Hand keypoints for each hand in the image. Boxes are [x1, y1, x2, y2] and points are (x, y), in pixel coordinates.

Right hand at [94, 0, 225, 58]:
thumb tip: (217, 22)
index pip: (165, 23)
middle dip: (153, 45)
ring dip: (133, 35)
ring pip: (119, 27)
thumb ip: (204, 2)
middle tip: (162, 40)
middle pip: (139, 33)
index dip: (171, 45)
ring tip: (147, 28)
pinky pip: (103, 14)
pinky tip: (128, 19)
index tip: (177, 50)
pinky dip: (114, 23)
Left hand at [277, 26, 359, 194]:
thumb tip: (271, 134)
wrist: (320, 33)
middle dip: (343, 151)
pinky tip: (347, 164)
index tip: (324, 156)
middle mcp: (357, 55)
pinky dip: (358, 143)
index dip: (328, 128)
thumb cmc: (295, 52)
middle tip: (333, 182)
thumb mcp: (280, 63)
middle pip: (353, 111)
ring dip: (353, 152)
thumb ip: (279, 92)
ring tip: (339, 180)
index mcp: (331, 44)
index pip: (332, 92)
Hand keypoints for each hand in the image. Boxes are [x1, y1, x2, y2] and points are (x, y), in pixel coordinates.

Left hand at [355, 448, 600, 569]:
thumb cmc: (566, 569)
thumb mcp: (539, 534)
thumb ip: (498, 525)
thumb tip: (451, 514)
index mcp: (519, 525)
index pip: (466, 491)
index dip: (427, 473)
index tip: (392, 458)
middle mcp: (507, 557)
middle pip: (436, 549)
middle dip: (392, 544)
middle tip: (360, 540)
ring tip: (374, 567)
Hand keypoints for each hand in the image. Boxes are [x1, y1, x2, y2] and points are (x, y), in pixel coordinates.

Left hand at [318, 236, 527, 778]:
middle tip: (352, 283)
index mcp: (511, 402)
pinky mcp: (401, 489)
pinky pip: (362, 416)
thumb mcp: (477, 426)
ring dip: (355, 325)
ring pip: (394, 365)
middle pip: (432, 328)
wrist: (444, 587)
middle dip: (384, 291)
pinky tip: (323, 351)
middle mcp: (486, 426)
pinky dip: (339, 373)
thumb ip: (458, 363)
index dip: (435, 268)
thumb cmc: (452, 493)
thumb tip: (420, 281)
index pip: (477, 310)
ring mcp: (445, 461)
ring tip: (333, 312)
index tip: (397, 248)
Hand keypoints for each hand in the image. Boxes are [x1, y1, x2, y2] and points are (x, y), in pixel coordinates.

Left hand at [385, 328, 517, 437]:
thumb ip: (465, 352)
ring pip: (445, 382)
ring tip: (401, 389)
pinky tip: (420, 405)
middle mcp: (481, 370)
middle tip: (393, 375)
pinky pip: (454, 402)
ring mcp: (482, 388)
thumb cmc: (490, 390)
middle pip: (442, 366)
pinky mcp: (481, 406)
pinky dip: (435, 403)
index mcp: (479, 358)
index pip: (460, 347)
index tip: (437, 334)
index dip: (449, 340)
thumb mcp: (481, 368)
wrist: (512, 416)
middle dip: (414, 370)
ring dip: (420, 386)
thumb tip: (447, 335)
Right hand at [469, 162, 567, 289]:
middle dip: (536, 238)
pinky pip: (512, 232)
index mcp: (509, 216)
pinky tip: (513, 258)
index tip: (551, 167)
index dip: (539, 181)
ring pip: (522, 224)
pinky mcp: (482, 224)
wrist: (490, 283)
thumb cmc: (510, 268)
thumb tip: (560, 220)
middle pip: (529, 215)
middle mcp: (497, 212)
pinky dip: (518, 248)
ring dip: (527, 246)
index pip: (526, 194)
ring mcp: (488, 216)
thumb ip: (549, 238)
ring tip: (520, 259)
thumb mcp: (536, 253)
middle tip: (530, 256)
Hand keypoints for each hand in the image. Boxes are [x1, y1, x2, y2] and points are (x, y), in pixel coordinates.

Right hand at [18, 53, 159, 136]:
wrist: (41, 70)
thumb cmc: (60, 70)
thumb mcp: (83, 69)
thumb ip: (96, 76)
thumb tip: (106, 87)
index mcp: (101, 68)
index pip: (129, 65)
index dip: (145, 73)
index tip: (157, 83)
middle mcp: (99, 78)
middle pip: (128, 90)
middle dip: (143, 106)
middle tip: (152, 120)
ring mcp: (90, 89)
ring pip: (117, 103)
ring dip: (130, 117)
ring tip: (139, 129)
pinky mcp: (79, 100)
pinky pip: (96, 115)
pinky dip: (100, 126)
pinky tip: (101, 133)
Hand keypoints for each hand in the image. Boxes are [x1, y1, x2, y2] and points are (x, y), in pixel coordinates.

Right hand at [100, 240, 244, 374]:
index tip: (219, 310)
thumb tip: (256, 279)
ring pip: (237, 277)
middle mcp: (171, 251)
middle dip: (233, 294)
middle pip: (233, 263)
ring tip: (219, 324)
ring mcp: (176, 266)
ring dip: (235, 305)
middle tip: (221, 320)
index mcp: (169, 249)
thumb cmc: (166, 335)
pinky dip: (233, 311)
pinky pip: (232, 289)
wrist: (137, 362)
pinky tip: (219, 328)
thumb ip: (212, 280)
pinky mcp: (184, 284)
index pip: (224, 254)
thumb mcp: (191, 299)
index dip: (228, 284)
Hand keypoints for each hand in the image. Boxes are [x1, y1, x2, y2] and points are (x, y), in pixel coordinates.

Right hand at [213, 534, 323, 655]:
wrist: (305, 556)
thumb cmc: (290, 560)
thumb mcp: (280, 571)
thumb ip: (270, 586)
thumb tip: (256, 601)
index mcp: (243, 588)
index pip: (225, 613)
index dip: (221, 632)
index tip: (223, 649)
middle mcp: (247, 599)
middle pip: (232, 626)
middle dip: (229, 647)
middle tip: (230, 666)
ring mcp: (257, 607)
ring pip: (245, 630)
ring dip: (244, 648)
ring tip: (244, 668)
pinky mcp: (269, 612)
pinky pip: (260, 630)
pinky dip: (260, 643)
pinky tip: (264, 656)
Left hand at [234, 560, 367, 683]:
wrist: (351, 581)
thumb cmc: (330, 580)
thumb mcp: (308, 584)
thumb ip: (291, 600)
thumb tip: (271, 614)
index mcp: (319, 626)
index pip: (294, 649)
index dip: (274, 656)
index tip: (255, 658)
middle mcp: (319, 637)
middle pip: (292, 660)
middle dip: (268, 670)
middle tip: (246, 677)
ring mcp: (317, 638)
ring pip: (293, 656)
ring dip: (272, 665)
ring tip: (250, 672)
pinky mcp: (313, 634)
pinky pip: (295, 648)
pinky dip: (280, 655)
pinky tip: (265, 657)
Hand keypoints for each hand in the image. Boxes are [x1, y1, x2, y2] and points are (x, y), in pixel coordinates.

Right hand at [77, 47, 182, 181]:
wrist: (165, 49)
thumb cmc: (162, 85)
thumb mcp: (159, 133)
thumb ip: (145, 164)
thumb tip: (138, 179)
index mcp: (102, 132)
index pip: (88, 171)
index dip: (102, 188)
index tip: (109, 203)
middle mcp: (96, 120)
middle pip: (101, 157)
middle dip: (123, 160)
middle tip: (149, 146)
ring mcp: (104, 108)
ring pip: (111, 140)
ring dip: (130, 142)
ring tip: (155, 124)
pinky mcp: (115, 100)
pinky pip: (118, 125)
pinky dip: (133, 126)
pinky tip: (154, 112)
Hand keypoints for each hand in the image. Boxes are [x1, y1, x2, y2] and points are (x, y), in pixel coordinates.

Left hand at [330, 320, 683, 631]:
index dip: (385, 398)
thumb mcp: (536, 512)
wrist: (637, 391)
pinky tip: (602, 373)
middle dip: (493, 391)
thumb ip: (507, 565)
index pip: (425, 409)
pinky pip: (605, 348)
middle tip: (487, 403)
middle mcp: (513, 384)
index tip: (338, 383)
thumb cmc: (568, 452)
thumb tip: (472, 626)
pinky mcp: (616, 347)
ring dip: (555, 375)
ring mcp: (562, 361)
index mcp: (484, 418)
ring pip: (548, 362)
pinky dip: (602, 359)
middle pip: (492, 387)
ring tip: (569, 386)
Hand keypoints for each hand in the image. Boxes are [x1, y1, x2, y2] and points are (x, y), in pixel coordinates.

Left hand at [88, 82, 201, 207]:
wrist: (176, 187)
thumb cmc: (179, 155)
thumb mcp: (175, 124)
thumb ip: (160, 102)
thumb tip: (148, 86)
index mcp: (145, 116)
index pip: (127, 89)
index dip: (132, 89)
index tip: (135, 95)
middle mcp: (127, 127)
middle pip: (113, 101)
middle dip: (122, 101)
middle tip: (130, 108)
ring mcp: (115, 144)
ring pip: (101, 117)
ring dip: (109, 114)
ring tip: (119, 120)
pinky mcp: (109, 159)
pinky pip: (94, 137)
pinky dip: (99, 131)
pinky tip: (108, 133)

---

Please write out, exactly as they appear above, only the lines in the stretch from the line with "middle dip: (153, 45)" through the line with "ring mcp: (445, 461)".

middle dip: (153, 45)
ring dip: (133, 35)
ring pip: (119, 27)
thumb ip: (204, 2)
middle tip: (162, 40)
middle pip: (139, 33)
index dip: (171, 45)
ring tip: (147, 28)
pinky pip: (103, 14)
pinky tip: (128, 19)
index tip: (177, 50)
pinky dip: (114, 23)
Left hand at [277, 26, 359, 194]:
thumb tip: (271, 134)
wrist: (320, 33)
middle dip: (343, 151)
pinky tip: (347, 164)
index tip: (324, 156)
middle mcp: (357, 55)
pinky dip: (358, 143)
index dip: (328, 128)
thumb cmc: (295, 52)
middle tip: (333, 182)
thumb mcp: (280, 63)
middle pip: (353, 111)
ring dip: (353, 152)
thumb ip: (279, 92)
ring tip: (339, 180)
index mcp: (331, 44)
index pip: (332, 92)
Hand keypoints for each hand in the image. Boxes are [x1, y1, x2, y2] and points are (x, y), in pixel coordinates.

Left hand at [355, 448, 600, 569]:
thumb cmc: (566, 569)
thumb mcp: (539, 534)
thumb ip: (498, 525)
thumb tip: (451, 514)
index mcp: (519, 525)
index pip: (466, 491)
index dip: (427, 473)
index tip: (392, 458)
middle mcp: (507, 557)
middle pip: (436, 549)
middle dip: (392, 544)
middle tip: (360, 540)
ring tip: (374, 567)
Hand keypoints for each hand in the image. Boxes are [x1, y1, x2, y2] and points are (x, y), in pixel coordinates.

Left hand at [318, 236, 527, 778]:
middle tip: (352, 283)
index mcp: (511, 402)
pinky mcp: (401, 489)
pinky pip: (362, 416)
thumb mcp: (477, 426)
ring dip: (355, 325)
ring pip: (394, 365)
middle pip: (432, 328)
wrist: (444, 587)
middle dip: (384, 291)
pinky tip: (323, 351)
middle mcp: (486, 426)
pinky dip: (339, 373)
thumb ip: (458, 363)
index dip: (435, 268)
thumb cmc: (452, 493)
thumb tip: (420, 281)
index pip: (477, 310)
ring mcp: (445, 461)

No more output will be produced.